(Yicai Global) Aug. 28 -- Renowned Chinese real estate developer Greentown China Holdings Ltd. [HK:3900] logged more than 50 percent net profit growth in the first six months of this year.
By the end of June, the company had gained revenue of USD1.56 billion (CNY10.45 billion), an increase of 8 percent and net profit of CNY1.27 billion, an increase of 56 percent, Greentown China reported in its interim results on Aug. 28.
The company's property sales were CNY8.66 billion in the first half, or 83 percent of the total, per the report.
Greentown Group (including Greentown China and its affiliated companies, joint ventures and associated companies) achieved a sales area of 3.46 million square meters and sales of CNY59.5 billion, a record high for the period.

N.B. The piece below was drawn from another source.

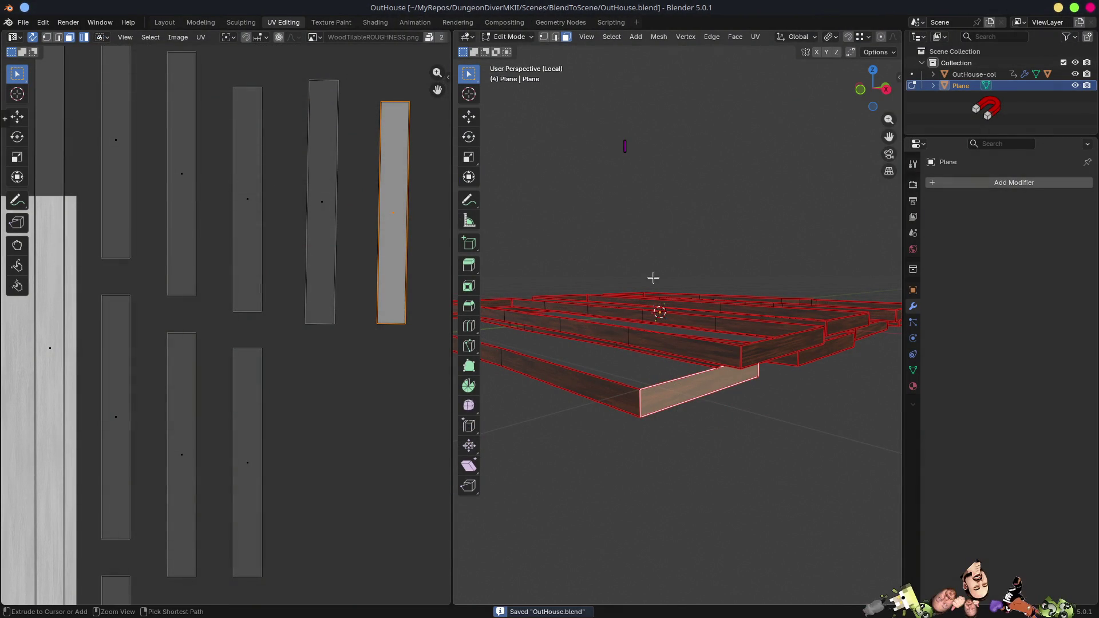
key("alt+Tab")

The concern is continuing to optimize its land reserve structure. The group focused on 15 core cities in the first half, achieving a strategic distribution in southern and southwestern parts of China based on such cities and provinces as Hangzhou, Beijing, Zhejiang and Jiangsu. It also deployed in up-and-coming third- and fourth-tier cities surrounding the three city clusters -- the Beijing-Tianjin-Hebei region, the Yangtze River Delta and the Pearl River Delta -- with the proportion of land reserves in first- and second-tier cities increasing to 47 percent from 43 percent earlier this year.
Greentown Group had a total of 92 land reserve projects by June 30, with a total construction area of about 3,000 square meters and saleable area of around 2,200 square meters.
Greentown Group will have 110 investment projects on sale in the second half, with the saleable area approaching 4 million square meters and the amount involved about CNY84.6 billion. The saleable amount in first- and second-tier cities will be about CNY60.3 billion, 70 percent of prospective sales in the second half, per the report.